光が集束していくと、中心には銀狼と、ラリーナの姿があった。
「私を信じてくれる人のため。そして私自身のため、お前を超える! そして、我が力となれ!」
ラリーナは直哉の造った長巻を構え、銀狼へ突撃した。
銀狼も、ラリーナに突撃して中央でぶつかった。
「ガフ」
銀狼の攻撃は浅く、直哉の造った防具の前に威力を失った。
ラリーナの攻撃は銀狼の腹部を突き刺し致命傷を与えた、
「銀狼よ! 我が力となり、共に我が夫を支えて行こう」
「御意」
致命傷を受けた銀狼は、銀色の粒子となってラリーナに取り込まれた。
ラリーナが、目を閉じて心の奥に問いかけた。
「我が元へ来い!」
その直後、ラリーナの身体から銀色の粒子が噴出し、小さな銀狼が、ラリーナの傍に現れた。
その直後ラリーナは気を失った。
直哉はその光景を見て、気を緩めた。
「終わったね」
直哉がラリーナを支え、リリとフィリアが掛けより、直哉を支えた。
「今のは、何だったのだ?」
戦闘が一段落したのを見て、エバーズが聞いてきた。
「ラリーナの内側に眠る、黒い思いが吹き出した結果です。

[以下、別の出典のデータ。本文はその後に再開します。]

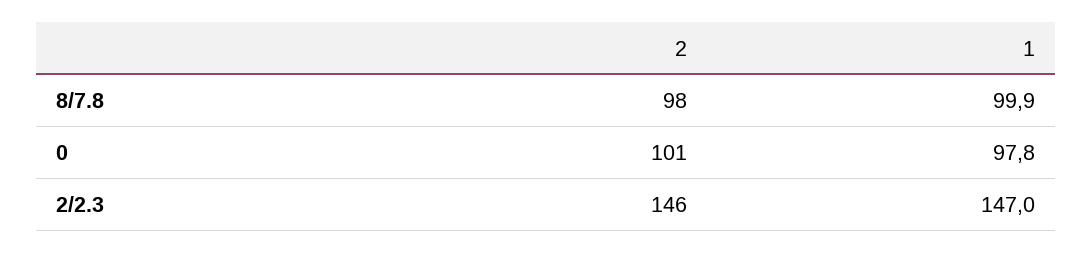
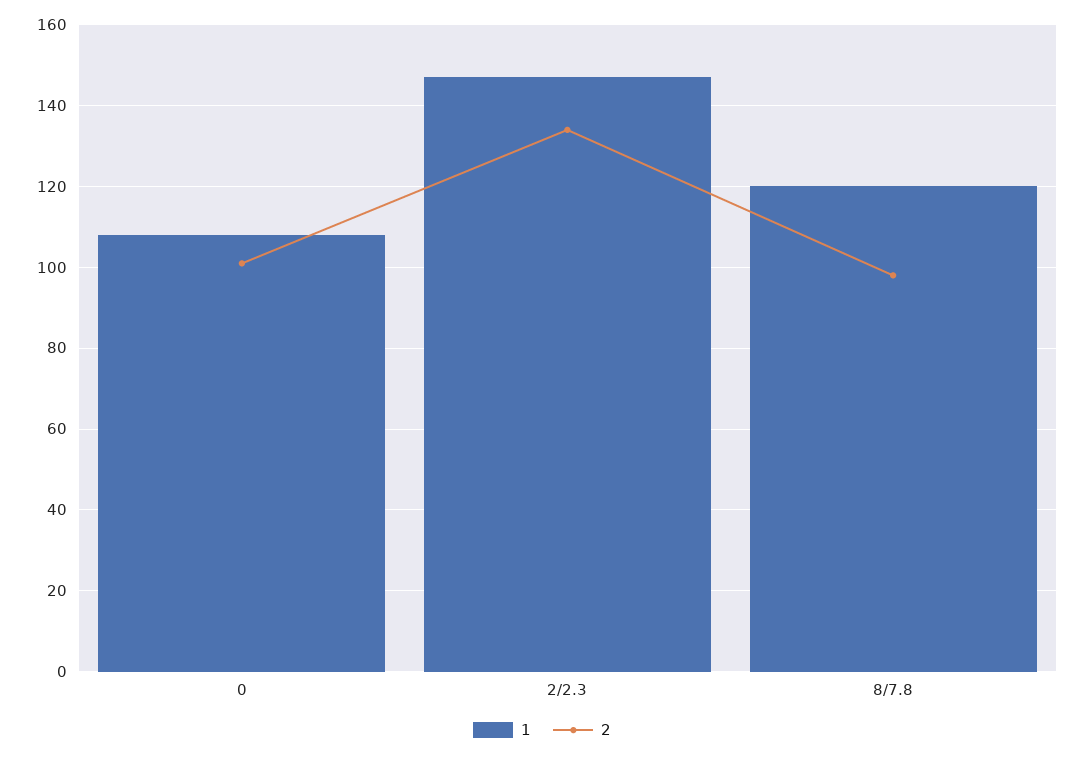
  {
    "2": {
      "8/7.8": 98,
      "0": 101,
-     "2/2.3": 146
+     "2/2.3": 134
    },
    "1": {
-     "8/7.8": 99.9,
+     "8/7.8": 120,
-     "0": 97.8,
+     "0": 108,
      "2/2.3": 147
    }
  }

ラリーナの思いは破壊衝動ですね」
言い切った直哉に、
「何故、そこまでわかるのだ?」
直哉は胸に手を当てながら、
「銀狼を従えてから、俺の心にラリーナの思いが流れ込んで来ています」
「不思議なものだな」
「俺もそう思います」
エバーズと直哉は大きな危機を乗り越えた事に安堵した。
「ようやく、一息つけそうだな」
「はい。何とか終わったようですね」
「だが、また、レッドムーンによる犠牲者が出てしまった。」
そんな、エバーズの姿を見た直哉は、
「すみません。もっと早くに突入させれば、シスターの命を救えたかもしれなかったのに」
「いや、そもそも、この場所に逃げ込まれた我々の落ち度だよ。直哉伯爵は子供達の命を救ってくれた。それだけでも感謝しますよ」
そういって、近衛騎士達に指示を出していた。
「それでは、俺達は周辺の調査をしてから、城へ報告しに行きます」
直哉の申し出にエバーズは、
「すまない。頼む」
そういって、直哉達を送り出した。
直哉たちは周辺の古い民家を徹底的に調べながら城へ戻った。